Como também sublinhou Kalpona Akter, ex-ativista operária e presidente do Centro de Solidariedade dos Trabalhadores de Bangladeshem entrevista ao jornal nacional Daily Star, a pressão que os trabalhadores sofrem é uma consequência direta da pressões que as fábricas enfrentam por parte das marcasque continuam a praticar práticas de compra desleais, exigindo preços cada vez mais baixos. “Para dar um exemplo concreto”, continua Lucchetti, “se uma t-shirt for vendida por 5 euros na Europa, o custo da mão-de-obra equivale a nem 2 cêntimos, ou 3 por cento do preço final. Os trabalhadores pediram para triplicar este valor, até 6 cêntimos. Eles não tiveram sucesso.”

Um salário digno para todos os trabalhadores da cadeia de abastecimento da moda

A questão de salário decente na moda está no centro do debate há algum tempo, tanto a campanha Roupa Limpa quanto a ONG Fashion Revolution lançaram a campanha em 2022 Campanha “Boas roupas, pagamento justo”para sensibilizar os consumidores de todo o mundo para esta questão e solicitar legislação europeia que garanta o pagamento de salários dignos aos trabalhadores nas cadeias de abastecimento da moda. Neste caso, a campanha explicou a diferença entre um salário mínimo e um salário digno, ou seja, um salário que permite ao trabalhador sustentar-se a si e à sua família, mandar os seus filhos para a escola e cobrir todas as despesas básicas, ao mesmo tempo que leva uma vida digna e não à beira da sobrevivência.

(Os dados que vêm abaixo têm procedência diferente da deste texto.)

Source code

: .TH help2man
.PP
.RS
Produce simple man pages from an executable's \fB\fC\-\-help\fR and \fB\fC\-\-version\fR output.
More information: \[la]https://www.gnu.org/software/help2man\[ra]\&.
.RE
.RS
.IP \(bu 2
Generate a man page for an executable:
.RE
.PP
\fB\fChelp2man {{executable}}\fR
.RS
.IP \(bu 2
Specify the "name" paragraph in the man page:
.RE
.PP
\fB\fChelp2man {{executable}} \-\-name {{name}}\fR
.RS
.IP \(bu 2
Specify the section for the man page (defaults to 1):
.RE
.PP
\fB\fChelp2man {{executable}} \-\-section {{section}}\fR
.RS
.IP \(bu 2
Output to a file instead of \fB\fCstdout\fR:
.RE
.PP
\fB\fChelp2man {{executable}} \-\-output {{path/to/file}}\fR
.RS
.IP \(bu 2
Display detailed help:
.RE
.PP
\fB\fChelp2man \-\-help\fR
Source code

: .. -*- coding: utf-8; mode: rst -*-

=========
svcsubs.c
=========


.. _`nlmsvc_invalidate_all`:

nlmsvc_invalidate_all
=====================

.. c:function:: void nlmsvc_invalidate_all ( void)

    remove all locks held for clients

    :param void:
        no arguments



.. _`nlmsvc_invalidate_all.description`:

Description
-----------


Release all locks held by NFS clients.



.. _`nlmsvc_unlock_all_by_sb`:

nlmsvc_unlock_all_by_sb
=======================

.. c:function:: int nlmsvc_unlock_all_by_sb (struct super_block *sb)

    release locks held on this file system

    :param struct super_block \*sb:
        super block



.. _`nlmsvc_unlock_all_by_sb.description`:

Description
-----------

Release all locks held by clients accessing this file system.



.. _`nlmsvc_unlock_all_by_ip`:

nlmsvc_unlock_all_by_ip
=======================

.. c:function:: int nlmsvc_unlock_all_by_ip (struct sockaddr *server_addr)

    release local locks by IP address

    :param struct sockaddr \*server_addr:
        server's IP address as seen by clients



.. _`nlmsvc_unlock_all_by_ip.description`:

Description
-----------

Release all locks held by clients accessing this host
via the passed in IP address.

Embora os trabalhadores do Bangladesh continuem a fazer ouvir as suas vozes através de manifestações, a questão permanece em aberto e deve levar todos a reflectirem mais sobre os custos ocultos do vestuário, não apenas no chamado sector da fast fashion, mas para todas as marcas que produzem com cadeias globais. de abastecimento e cujas peças de vestuário encontramos nas lojas das nossas cidades.